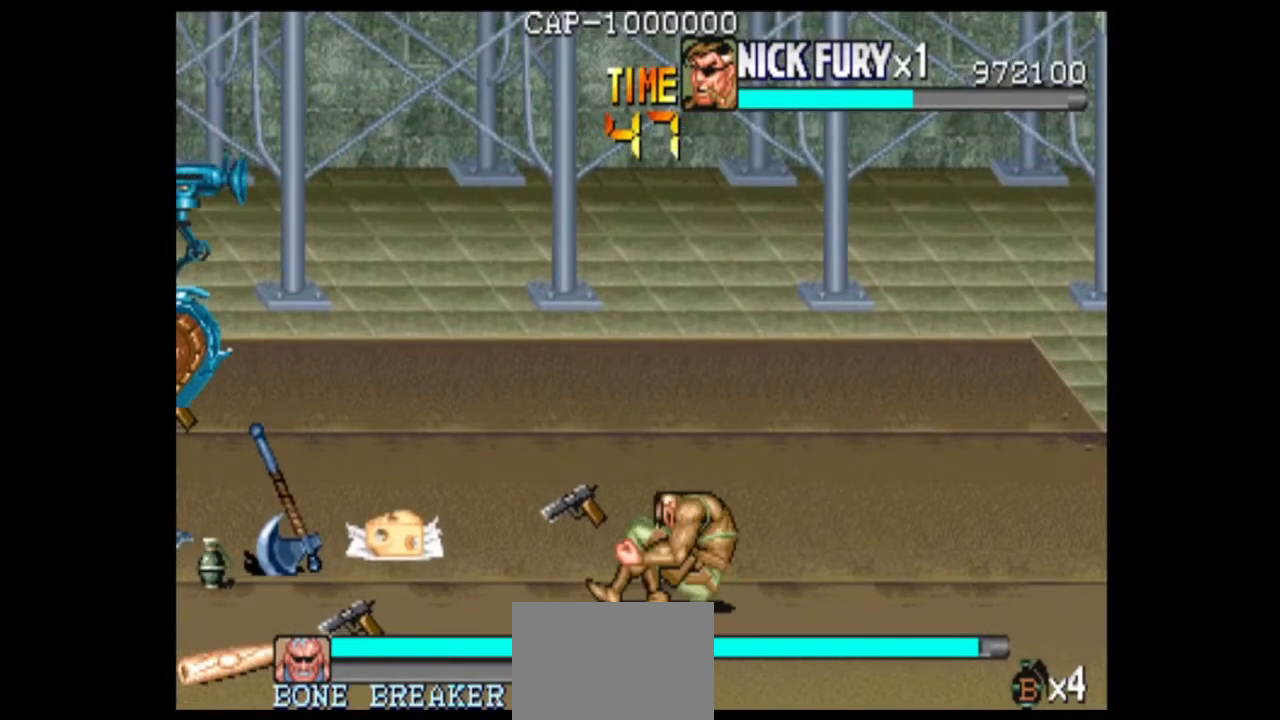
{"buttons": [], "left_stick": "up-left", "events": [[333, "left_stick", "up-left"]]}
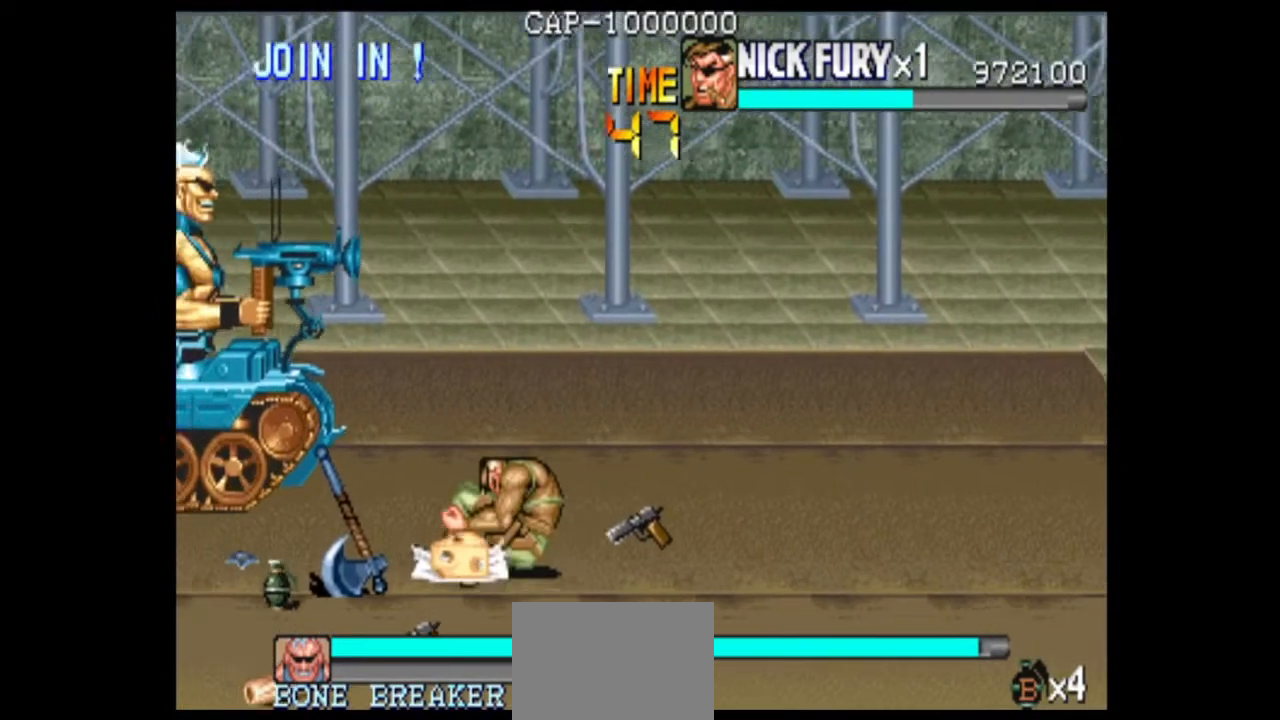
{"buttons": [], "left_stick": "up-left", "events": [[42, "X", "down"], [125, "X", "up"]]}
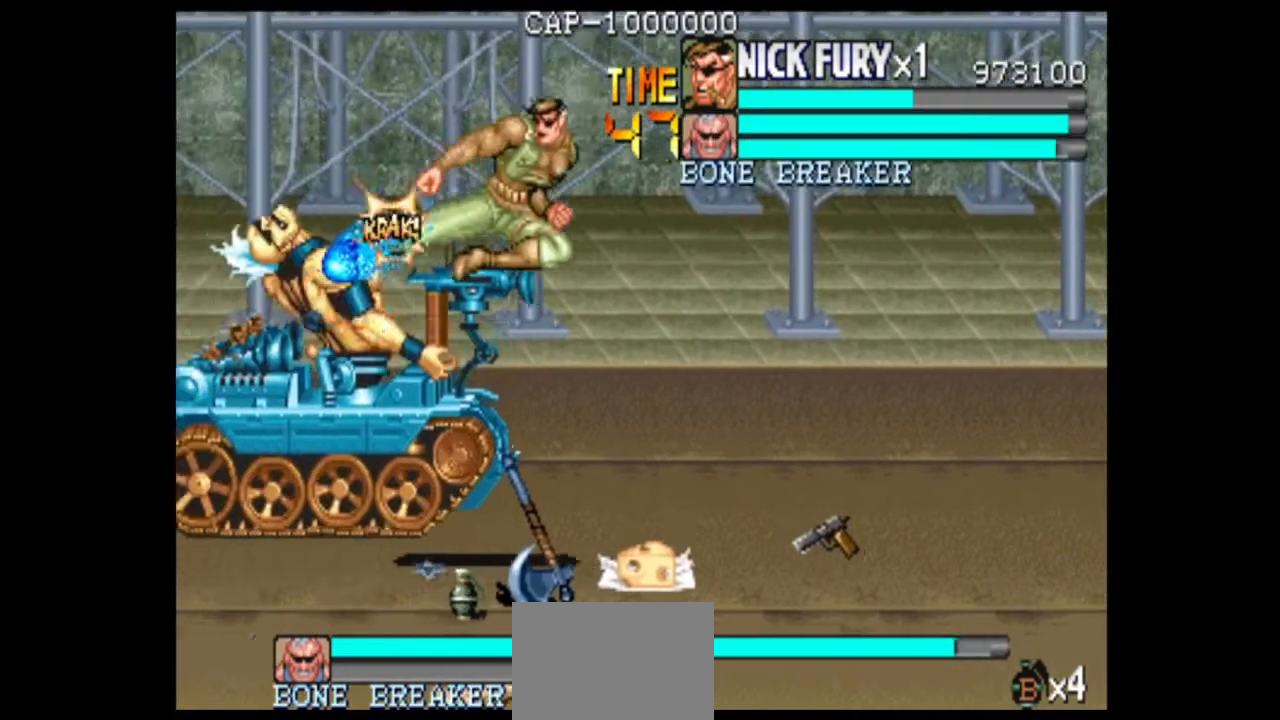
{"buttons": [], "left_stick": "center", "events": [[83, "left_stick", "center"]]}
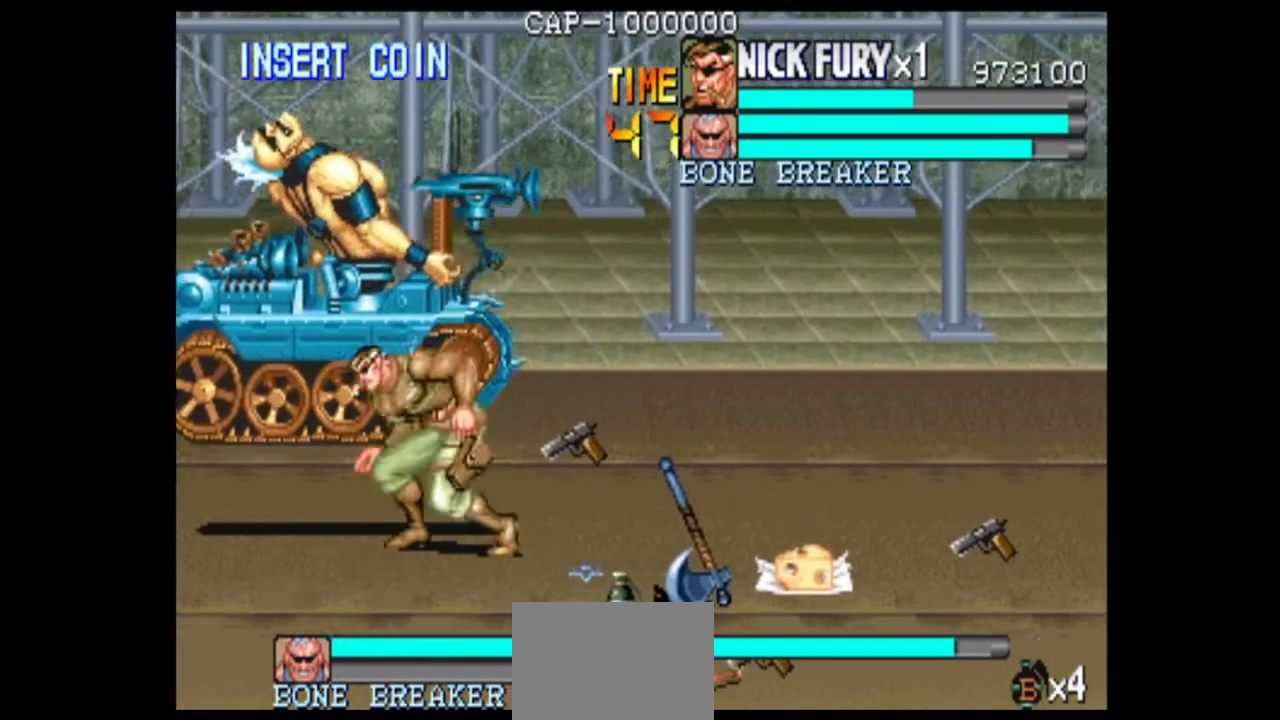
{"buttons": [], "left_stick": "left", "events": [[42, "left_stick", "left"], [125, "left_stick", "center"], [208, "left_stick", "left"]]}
··········
_INSTRUCTIONS TO FOLLOW_: Return the material exactly as it reads, though without the pictures it holds.

_RESPONSE BOX_:
{"buttons": [], "left_stick": "up-left", "events": [[333, "left_stick", "up-left"]]}
{"buttons": [], "left_stick": "up-left", "events": [[42, "X", "down"], [125, "X", "up"]]}
{"buttons": [], "left_stick": "center", "events": [[83, "left_stick", "center"]]}
{"buttons": [], "left_stick": "left", "events": [[42, "left_stick", "left"], [125, "left_stick", "center"], [208, "left_stick", "left"]]}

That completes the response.